WHAT THIS TASK INVOLVES:
Please retype the data below line for line and leave out every picture.

[Dataset entries]

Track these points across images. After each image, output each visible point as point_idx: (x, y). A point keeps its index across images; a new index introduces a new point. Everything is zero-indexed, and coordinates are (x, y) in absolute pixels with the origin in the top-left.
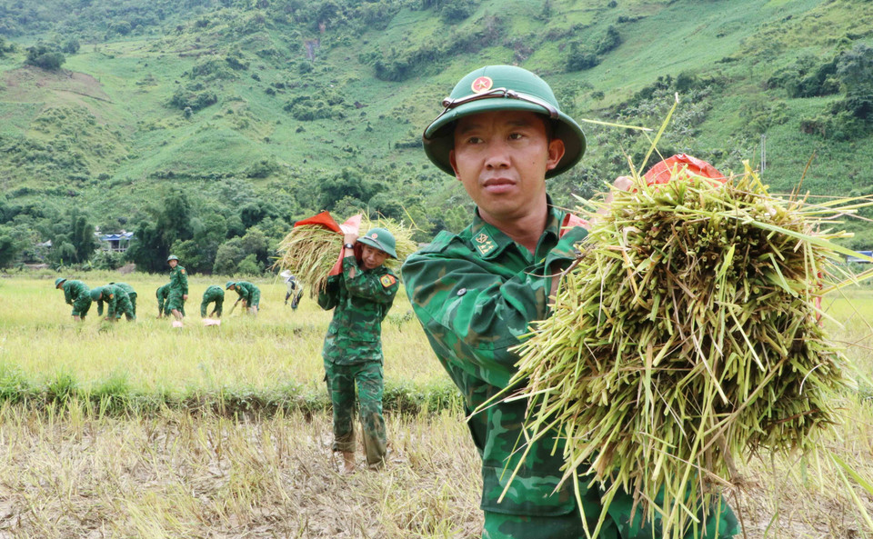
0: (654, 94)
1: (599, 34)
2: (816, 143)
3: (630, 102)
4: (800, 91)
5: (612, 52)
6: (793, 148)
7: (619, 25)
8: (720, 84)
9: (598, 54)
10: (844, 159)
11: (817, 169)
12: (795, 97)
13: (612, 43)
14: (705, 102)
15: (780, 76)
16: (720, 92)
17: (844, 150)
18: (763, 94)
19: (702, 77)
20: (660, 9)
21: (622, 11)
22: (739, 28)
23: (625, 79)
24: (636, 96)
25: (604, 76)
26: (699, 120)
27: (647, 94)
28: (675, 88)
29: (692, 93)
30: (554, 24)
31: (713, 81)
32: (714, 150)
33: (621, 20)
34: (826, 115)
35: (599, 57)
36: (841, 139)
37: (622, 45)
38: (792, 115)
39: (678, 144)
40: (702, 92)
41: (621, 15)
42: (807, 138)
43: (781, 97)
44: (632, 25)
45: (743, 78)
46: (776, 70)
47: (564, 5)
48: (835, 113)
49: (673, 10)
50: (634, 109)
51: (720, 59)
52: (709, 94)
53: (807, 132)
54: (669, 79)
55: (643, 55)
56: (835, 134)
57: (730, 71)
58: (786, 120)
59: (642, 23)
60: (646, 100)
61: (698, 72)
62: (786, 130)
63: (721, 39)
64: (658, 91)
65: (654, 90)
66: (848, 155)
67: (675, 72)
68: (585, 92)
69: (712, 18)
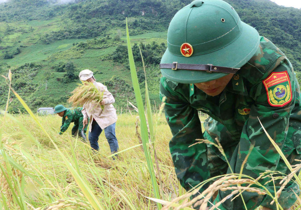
0: (24, 68)
1: (14, 50)
2: (60, 83)
3: (17, 69)
4: (59, 70)
5: (18, 55)
6: (54, 84)
7: (21, 48)
8: (40, 66)
9: (14, 55)
10: (65, 88)
11: (59, 90)
12: (57, 72)
13: (18, 52)
14: (36, 71)
15: (54, 66)
16: (41, 69)
17: (65, 86)
18: (50, 70)
19: (37, 64)
20: (32, 45)
21: (21, 44)
22: (49, 53)
23: (19, 63)
24: (19, 68)
25: (14, 61)
26: (35, 76)
27: (22, 67)
28: (29, 67)
29: (34, 68)
30: (2, 45)
31: (39, 66)
32: (36, 84)
33: (21, 46)
34: (62, 77)
35: (14, 56)
36: (65, 83)
37: (21, 53)
38: (55, 76)
39: (28, 82)
40: (36, 68)
41: (21, 45)
42: (57, 82)
43: (54, 72)
44: (24, 48)
45: (47, 66)
46: (54, 64)
47: (5, 40)
48: (64, 76)
49: (35, 45)
50: (18, 71)
51: (42, 60)
52: (38, 69)
53: (58, 80)
54: (28, 64)
55: (26, 57)
56: (64, 81)
57: (44, 64)
58: (54, 77)
59: (27, 48)
60: (21, 69)
61: (36, 63)
62: (54, 80)
63: (45, 55)
64: (25, 67)
65: (24, 67)
66: (66, 87)
67: (30, 62)
68: (5, 66)
69: (44, 49)
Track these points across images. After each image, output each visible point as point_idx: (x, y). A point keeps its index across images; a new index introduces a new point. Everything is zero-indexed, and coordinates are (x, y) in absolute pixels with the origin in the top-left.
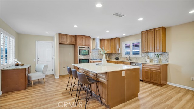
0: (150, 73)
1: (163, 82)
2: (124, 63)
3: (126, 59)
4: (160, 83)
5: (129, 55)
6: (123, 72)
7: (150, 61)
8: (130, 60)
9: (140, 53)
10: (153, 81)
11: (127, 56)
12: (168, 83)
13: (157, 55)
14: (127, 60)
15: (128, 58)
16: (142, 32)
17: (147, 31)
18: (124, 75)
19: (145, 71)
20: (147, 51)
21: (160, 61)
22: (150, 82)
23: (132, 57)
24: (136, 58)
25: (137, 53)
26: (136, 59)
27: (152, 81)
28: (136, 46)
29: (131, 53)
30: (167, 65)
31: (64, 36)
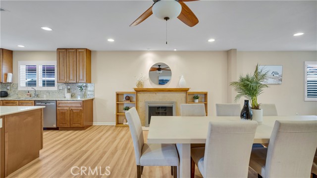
0: (69, 114)
1: (86, 124)
2: (21, 103)
3: (28, 95)
4: (81, 126)
5: (34, 87)
7: (72, 96)
8: (37, 96)
9: (56, 83)
10: (74, 125)
11: (30, 88)
12: (94, 124)
13: (81, 87)
14: (28, 97)
15: (30, 93)
16: (58, 49)
17: (66, 49)
19: (62, 113)
20: (66, 80)
21: (84, 95)
22: (70, 128)
23: (40, 91)
24: (48, 92)
25: (51, 84)
26: (48, 94)
27: (72, 126)
28: (49, 71)
29: (40, 84)
30: (93, 99)
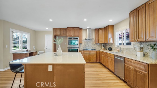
2: (110, 55)
3: (118, 50)
6: (49, 66)
16: (130, 13)
18: (52, 70)
19: (128, 69)
26: (127, 51)
31: (58, 30)
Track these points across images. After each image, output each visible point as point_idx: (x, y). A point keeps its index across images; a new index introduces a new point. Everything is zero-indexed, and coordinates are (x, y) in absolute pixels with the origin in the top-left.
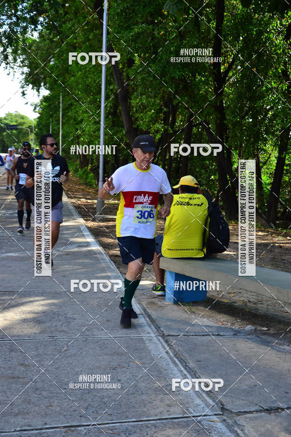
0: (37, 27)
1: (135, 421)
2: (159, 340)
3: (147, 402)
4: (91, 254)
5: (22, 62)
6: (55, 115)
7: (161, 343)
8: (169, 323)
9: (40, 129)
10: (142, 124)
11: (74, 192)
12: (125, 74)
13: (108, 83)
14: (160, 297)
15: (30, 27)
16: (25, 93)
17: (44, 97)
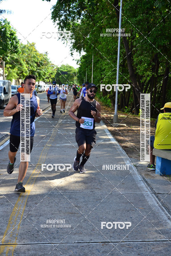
0: (80, 17)
1: (141, 241)
2: (153, 196)
3: (148, 231)
4: (111, 145)
5: (71, 36)
6: (89, 66)
7: (154, 197)
8: (158, 187)
9: (80, 74)
10: (139, 72)
12: (130, 43)
13: (121, 48)
14: (152, 171)
15: (77, 17)
16: (73, 53)
17: (83, 56)
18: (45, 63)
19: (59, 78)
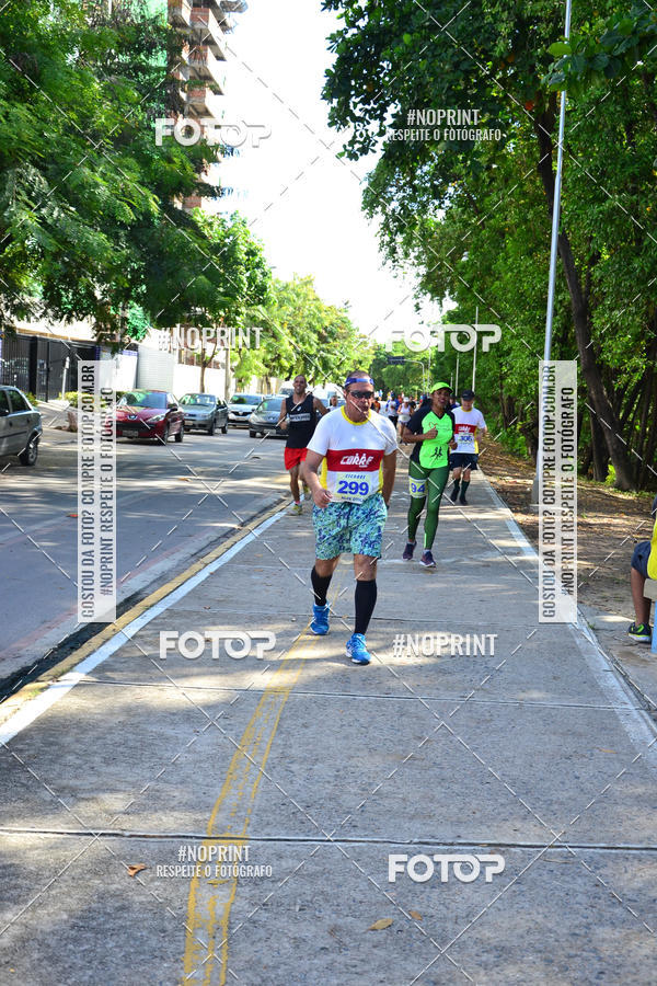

OUTPUT BELOW:
Track these points across images. After each image, output each visible point as point_idx: (x, y). A point keeps its index across images; a new index introduces a new point. Everything is zero-indexed, and coordinates are (x, y) in absolute pixels with the origin in the top-left.
0: (654, 94)
1: (599, 34)
2: (816, 143)
3: (630, 102)
4: (800, 91)
5: (612, 52)
6: (793, 148)
7: (619, 25)
8: (720, 84)
9: (598, 54)
10: (844, 159)
11: (817, 169)
12: (795, 97)
13: (612, 43)
14: (705, 102)
15: (780, 76)
16: (720, 92)
17: (844, 150)
18: (763, 94)
19: (702, 77)
20: (660, 9)
21: (622, 11)
22: (739, 28)
23: (625, 79)
24: (636, 96)
25: (604, 76)
26: (699, 120)
27: (647, 94)
28: (675, 88)
29: (692, 93)
30: (554, 24)
31: (713, 81)
32: (714, 150)
33: (621, 20)
34: (826, 115)
35: (599, 57)
36: (841, 139)
37: (622, 45)
38: (792, 115)
39: (678, 144)
40: (702, 92)
41: (621, 15)
42: (807, 138)
43: (781, 97)
44: (632, 25)
45: (743, 78)
46: (776, 70)
47: (564, 5)
48: (835, 113)
49: (673, 10)
50: (634, 109)
51: (720, 59)
52: (709, 94)
53: (807, 132)
54: (669, 79)
55: (643, 55)
56: (835, 134)
57: (730, 71)
58: (786, 120)
59: (642, 23)
60: (646, 100)
61: (698, 72)
62: (786, 130)
63: (721, 39)
64: (658, 91)
65: (654, 90)
66: (848, 155)
67: (675, 72)
68: (585, 92)
69: (712, 18)
0: (24, 68)
1: (14, 50)
2: (60, 83)
3: (17, 69)
4: (59, 70)
5: (18, 55)
6: (54, 84)
7: (21, 48)
8: (40, 66)
9: (14, 55)
10: (65, 88)
11: (59, 90)
12: (57, 72)
13: (18, 52)
14: (36, 71)
15: (54, 66)
16: (41, 69)
17: (65, 86)
18: (50, 70)
19: (37, 64)
20: (32, 45)
21: (21, 44)
22: (49, 53)
23: (19, 63)
24: (19, 68)
25: (14, 61)
26: (35, 76)
27: (22, 67)
28: (29, 67)
29: (34, 68)
30: (2, 45)
31: (39, 66)
32: (36, 84)
33: (21, 46)
34: (62, 77)
35: (14, 56)
36: (65, 83)
37: (21, 53)
38: (55, 76)
39: (28, 82)
40: (36, 68)
41: (21, 45)
42: (57, 82)
43: (54, 72)
44: (24, 48)
45: (47, 66)
46: (54, 64)
47: (5, 40)
48: (64, 76)
49: (35, 45)
50: (18, 71)
51: (42, 60)
52: (38, 69)
53: (58, 80)
54: (28, 64)
55: (26, 57)
56: (64, 81)
57: (44, 64)
58: (54, 77)
59: (27, 48)
60: (21, 69)
61: (36, 63)
62: (54, 80)
63: (45, 55)
64: (25, 67)
65: (24, 67)
66: (66, 87)
67: (30, 62)
68: (5, 66)
69: (44, 49)
Track these points across images. After each image, output each visible point as point_idx: (x, y). A point keeps its index across images; a new index introduces a new point. Everything is zero-indexed, and coordinates are (x, y) in absolute pixels with the origin in the top-left.
0: (150, 73)
1: (163, 82)
2: (124, 63)
3: (126, 59)
4: (160, 83)
5: (129, 55)
6: (123, 72)
7: (150, 61)
8: (130, 60)
9: (140, 53)
10: (153, 81)
11: (127, 56)
12: (168, 83)
13: (157, 55)
14: (127, 60)
15: (128, 58)
16: (142, 32)
17: (147, 31)
18: (124, 75)
19: (145, 71)
20: (147, 51)
21: (160, 61)
22: (150, 82)
23: (132, 57)
24: (136, 58)
25: (137, 53)
26: (136, 59)
27: (152, 81)
28: (136, 46)
29: (131, 53)
30: (167, 65)
31: (64, 36)
0: (69, 114)
1: (86, 124)
2: (21, 103)
3: (28, 95)
4: (81, 126)
5: (34, 87)
7: (72, 96)
8: (37, 96)
9: (56, 83)
10: (74, 125)
11: (30, 88)
12: (94, 124)
13: (81, 87)
14: (28, 97)
15: (30, 93)
16: (58, 49)
17: (66, 49)
19: (62, 113)
20: (66, 80)
21: (84, 95)
22: (70, 128)
23: (40, 91)
24: (48, 92)
25: (51, 84)
26: (48, 94)
27: (72, 126)
28: (49, 71)
29: (40, 84)
30: (93, 99)
2: (110, 55)
3: (118, 50)
6: (49, 66)
16: (130, 13)
18: (52, 70)
19: (128, 69)
26: (127, 51)
31: (58, 30)
Track these points across images. After each image, output each visible point as point_idx: (x, y). A point keeps its index across images; a new index introduces a new point. Everything is zero-indexed, and coordinates are (x, y) in absolute pixels with the origin in the top-left.
0: (37, 27)
1: (135, 421)
2: (159, 340)
3: (147, 402)
4: (91, 254)
5: (22, 62)
6: (55, 115)
7: (161, 343)
8: (169, 323)
9: (40, 129)
10: (142, 124)
11: (74, 192)
12: (125, 74)
13: (108, 83)
14: (160, 297)
15: (30, 27)
16: (25, 93)
17: (44, 97)
0: (80, 17)
1: (141, 241)
2: (153, 196)
3: (148, 231)
4: (111, 145)
5: (71, 36)
6: (89, 66)
7: (154, 197)
8: (158, 187)
9: (80, 74)
10: (139, 72)
12: (130, 43)
13: (121, 48)
14: (152, 171)
15: (77, 17)
16: (73, 53)
17: (83, 56)
18: (45, 63)
19: (59, 78)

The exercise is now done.